Every day from 1992 to 1995, TV sets filled our living rooms with horrible images of people being shot by snipers; skinny prisoners of war huddled in concentration camps; Sarajevo being hammered by artillery fire; muddy trenches; killed children; and all other atrocities characteristic of a full scale war, with absolutely no respect for any international convention, or human compassion.
The International Public Opinion was asking:
– “What about the UN? Don’t they have UNPROFOR on the ground? What are they waiting for to stop it?”
This story will try to answer those questions and give a retroactive voice to the hundreds of thousands of blue helmets that, like me, had proudly served for UNPROFOR and felt indignant with the lack of understanding of what was going on in the field.
Regardless of the perceptions in people’s living rooms, the Peacekeepers deployed in Bosnia, Croatia and Northern Macedonia were very much engaged in the resolution of those wars. The UN commitment to solve the Yugoslav conflicts was intense, and very serious. At a certain stage, there were about 38.600 Peacekeepers deployed in UNPROFOR; 213 of them paid the ultimate price to solve those conflicts, many others returned home with wounds on their bodies and in their souls, with many cases of Post-Traumatic Stress Disorder.
UNPROFOR was not the perfect mission, but let’s not confuse the actions of the few with the dedication of the many. Those blue helmets had a poor mandate, with a ridiculous set of Rules of Engagement, restricting them to do little more than “watch and report”.
In spite of the criticism, many lessons were learned and UNPROFOR became the tipping point on the way the UN conducts Peace Support Operations. After UNPROFOR, the UN Security Council started to be more cautious in its expectations about the belligerents’ willingness to comply with the established agreements. That precautionary approach became evident on the delegation of Peace Enforcement mandates to Regional Organizations, as well as more “robust Peacekeeping” mandates, enabling the blue helmets’ to apply the use of force, if needed, for the protection of civilians.

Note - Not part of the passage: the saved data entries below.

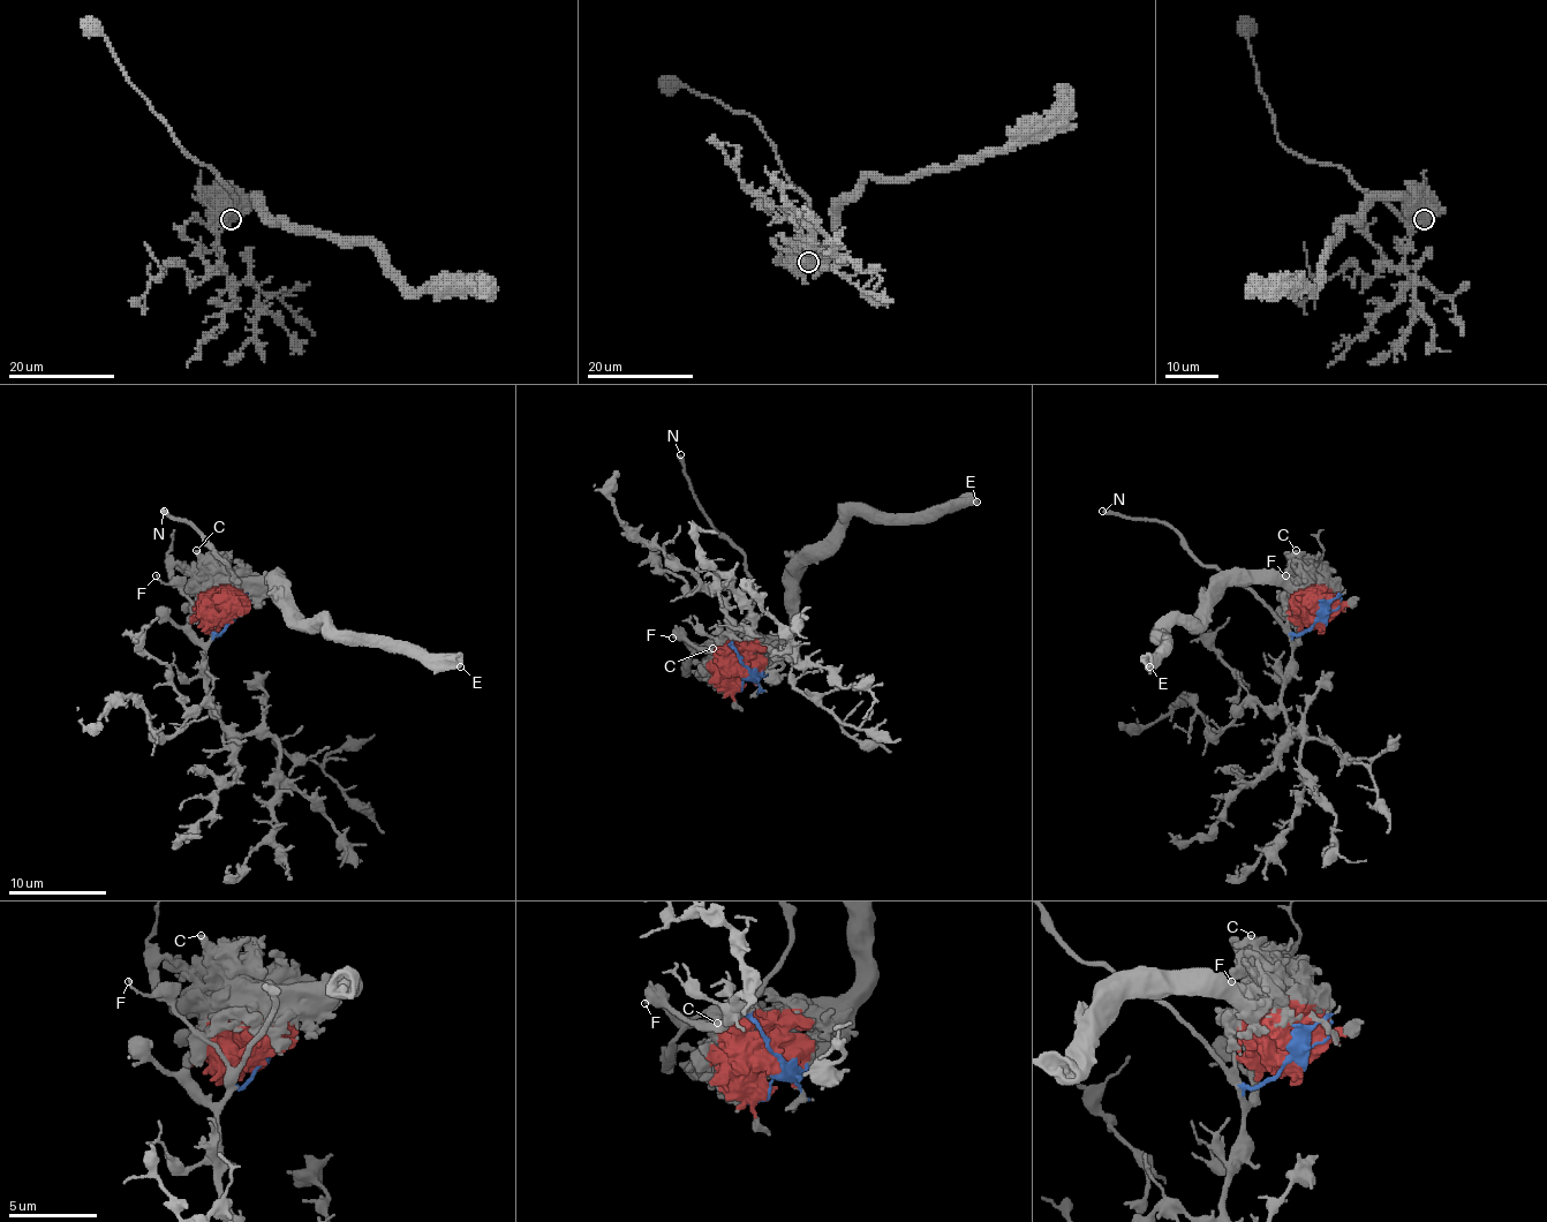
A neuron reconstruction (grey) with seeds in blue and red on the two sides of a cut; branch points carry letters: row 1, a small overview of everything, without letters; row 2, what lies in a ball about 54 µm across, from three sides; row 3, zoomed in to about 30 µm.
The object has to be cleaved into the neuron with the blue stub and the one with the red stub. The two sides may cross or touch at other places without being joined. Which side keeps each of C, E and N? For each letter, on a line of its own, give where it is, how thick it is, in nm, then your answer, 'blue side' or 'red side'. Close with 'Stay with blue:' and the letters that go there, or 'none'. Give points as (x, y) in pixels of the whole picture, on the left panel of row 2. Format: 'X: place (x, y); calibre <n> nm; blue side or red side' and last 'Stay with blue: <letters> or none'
C: place (196, 550); calibre 280 nm; red side
E: place (460, 666); calibre 550 nm; red side
N: place (164, 511); calibre 360 nm; blue side
Stay with blue: N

When analyzing the war in the former Yugoslavia, there’s a point that always comes highlighted:
There were weapons everywhere, some of it of a highly sophistication.

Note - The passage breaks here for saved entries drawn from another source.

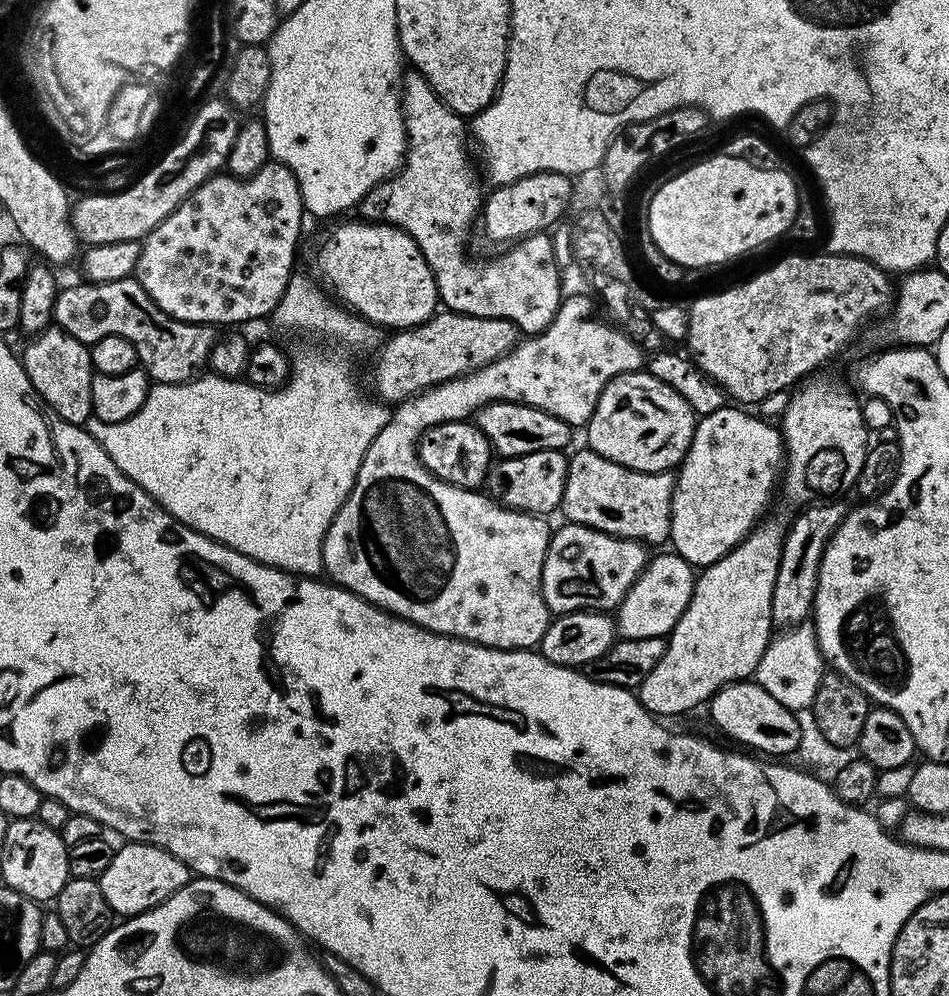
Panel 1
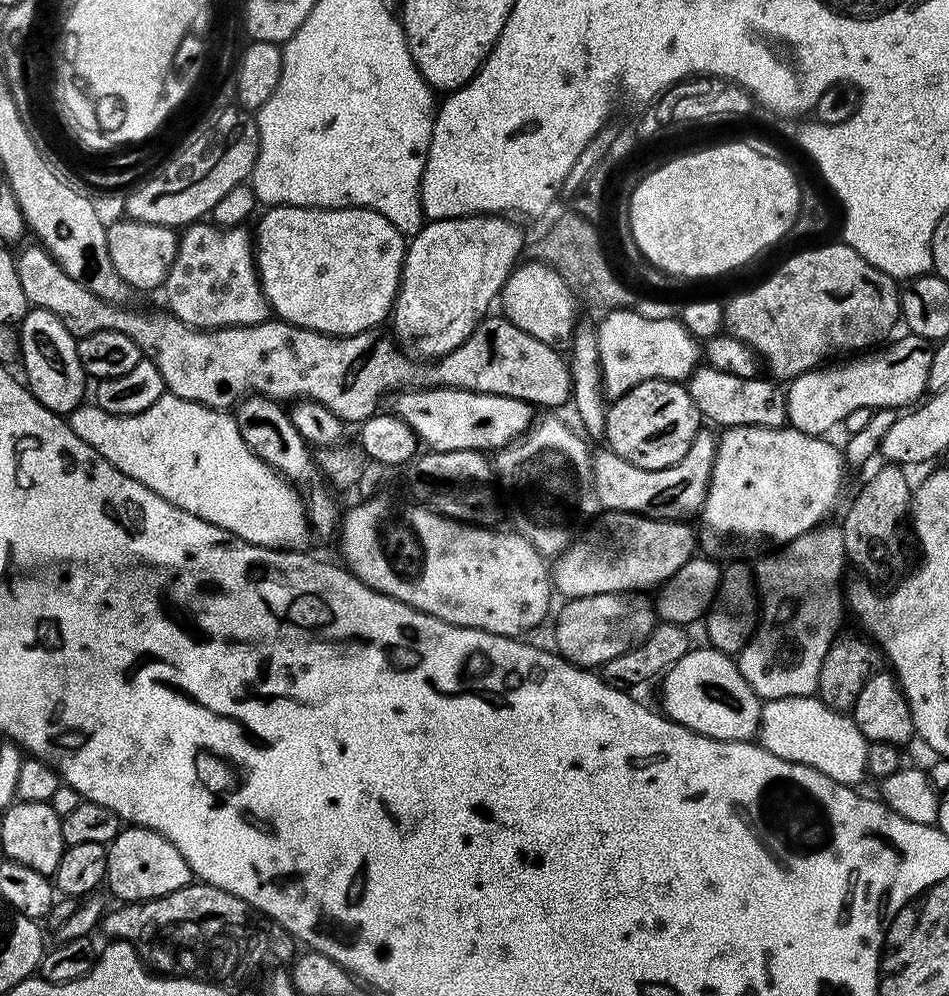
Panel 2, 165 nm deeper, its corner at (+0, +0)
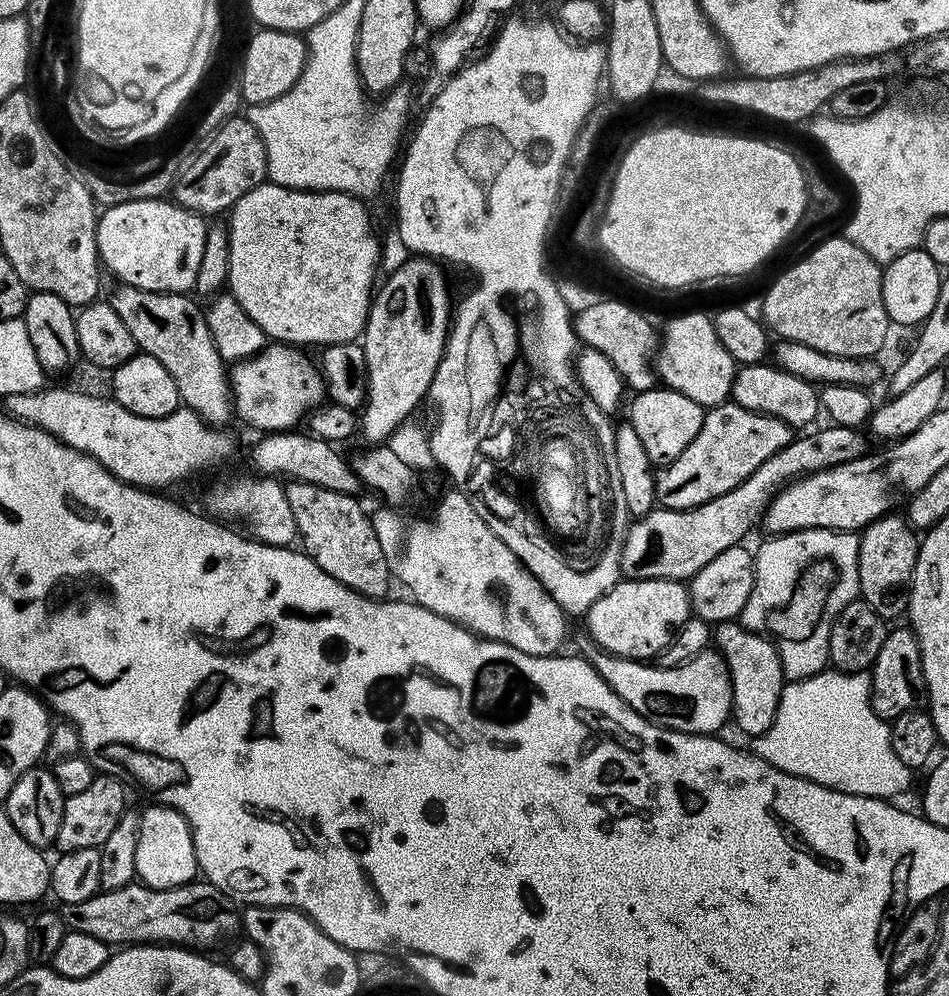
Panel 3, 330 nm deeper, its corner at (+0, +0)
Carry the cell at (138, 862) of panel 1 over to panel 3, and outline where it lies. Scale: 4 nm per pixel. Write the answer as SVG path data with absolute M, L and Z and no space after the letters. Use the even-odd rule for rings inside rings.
M167 804L147 805L145 812L139 813L139 832L136 848L136 876L139 883L147 888L177 888L193 883L197 875L196 851L192 828L186 818Z

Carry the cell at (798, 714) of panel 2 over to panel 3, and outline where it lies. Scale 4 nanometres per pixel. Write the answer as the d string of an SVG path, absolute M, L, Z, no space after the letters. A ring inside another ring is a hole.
M825 670L805 680L785 683L766 734L755 737L754 752L778 770L855 796L896 798L892 796L906 791L914 776L913 769L902 766L901 760L894 754L885 721L878 714L874 714L870 680L864 674Z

One can’t help asking, where did all those weapons come from?!
Marshal Tito had created the Socialist Federal Republic of Yugoslavia (SFRY), under the spectrum of the Cold War. In those times, SFRY was notably the fifth military power in Europe. Tito refused to be a puppet of the Soviet Union but, at the same time, did not wish to upset the Kremlin by becoming a NATO member; therefore, he optioned for SFRY to be a “non-aligned” country. Not being part of a military block and laying on the geographic frontier between NATO and the Warsaw Pact, Tito considered all his neighbouring countries (Bulgaria, Romania, Italy, Greece, Austria, Hungary and Albania) as potential aggressors. Allegedly, Marshal Tito used to joke, saying that Yugoslavia was surrounded by BRIGAMA (the M stands for Hungary, which is pronounced Madjarska in Serbo-Croatian language). The word “brigama”, in Serbo-Croatian, means “troubles”.

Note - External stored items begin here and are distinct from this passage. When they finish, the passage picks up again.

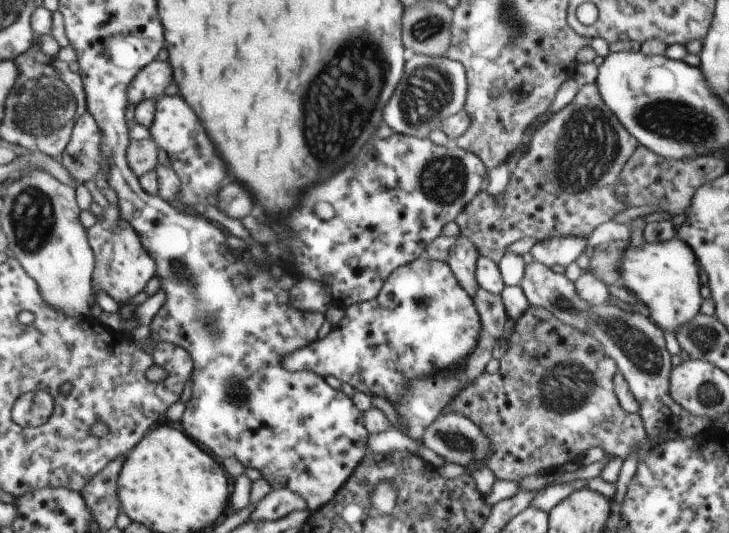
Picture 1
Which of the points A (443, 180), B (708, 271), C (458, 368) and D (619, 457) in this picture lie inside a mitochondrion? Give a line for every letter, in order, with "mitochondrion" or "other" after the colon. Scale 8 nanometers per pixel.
A: mitochondrion
B: other
C: other
D: other

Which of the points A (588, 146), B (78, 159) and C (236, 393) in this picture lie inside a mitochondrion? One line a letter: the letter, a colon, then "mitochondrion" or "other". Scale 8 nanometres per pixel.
A: mitochondrion
B: mitochondrion
C: mitochondrion

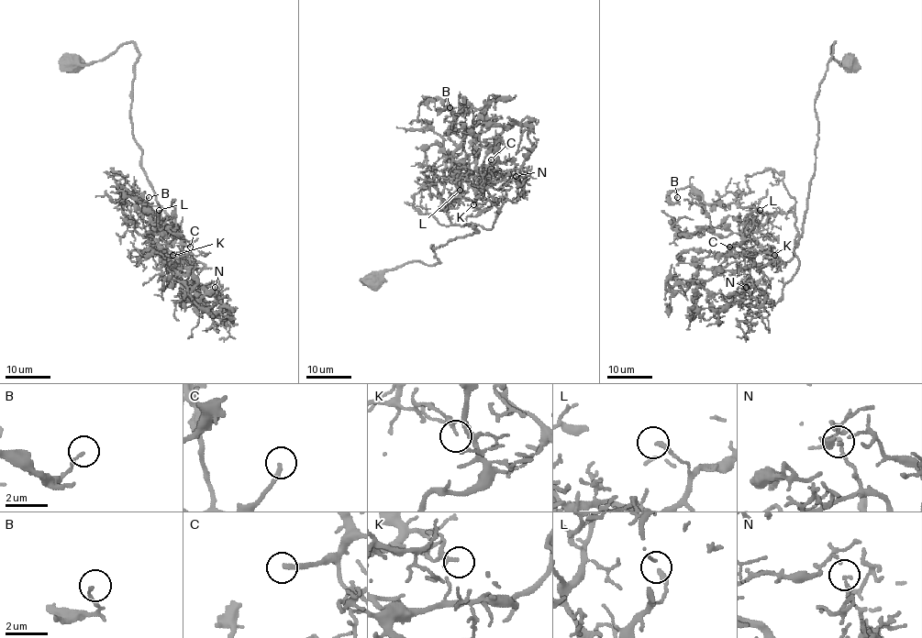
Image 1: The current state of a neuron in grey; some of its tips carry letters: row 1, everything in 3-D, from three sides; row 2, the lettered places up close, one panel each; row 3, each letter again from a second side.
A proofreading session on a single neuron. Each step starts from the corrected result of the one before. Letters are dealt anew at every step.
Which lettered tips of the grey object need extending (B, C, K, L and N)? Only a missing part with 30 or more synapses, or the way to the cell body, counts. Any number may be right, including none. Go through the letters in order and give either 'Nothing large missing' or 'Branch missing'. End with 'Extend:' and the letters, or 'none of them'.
B: Nothing large missing
C: Branch missing
K: Nothing large missing
L: Nothing large missing
N: Nothing large missing
Extend: C

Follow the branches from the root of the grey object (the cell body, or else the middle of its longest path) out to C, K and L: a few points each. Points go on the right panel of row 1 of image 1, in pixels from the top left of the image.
C: (849, 62), (831, 55), (835, 42), (815, 104), (816, 169), (793, 257), (757, 265), (754, 249), (729, 247)
K: (849, 62), (831, 55), (835, 42), (815, 104), (816, 169), (802, 236), (786, 264), (750, 258), (774, 255)
L: (849, 62), (831, 55), (835, 42), (815, 104), (816, 169), (803, 232), (794, 208), (760, 210)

Consequently, Tito took preventive measures and transformed his Yugoslavia into a fortress, with the population trained and ready for war. Every major public investment had a military use. The houses had to have basements (to be used as bunkers), the factories had arsenal rooms where the (trained) workers could collect weapons to respond immediately to a surprise attack; the highways could be transformed into airfields; etc. Even the kids, at school, were trained to react and support the military effort, in a (militarized) type of Scout’s organization. It was a pure “Cold War” posture, aiming to protect one of the greatest countries in Europe.
With such a proliferation of weapons, it shouldn’t come as a surprise that the political conflict between the three ethnic parties could rapidly raise to an armed confrontation. And so it did!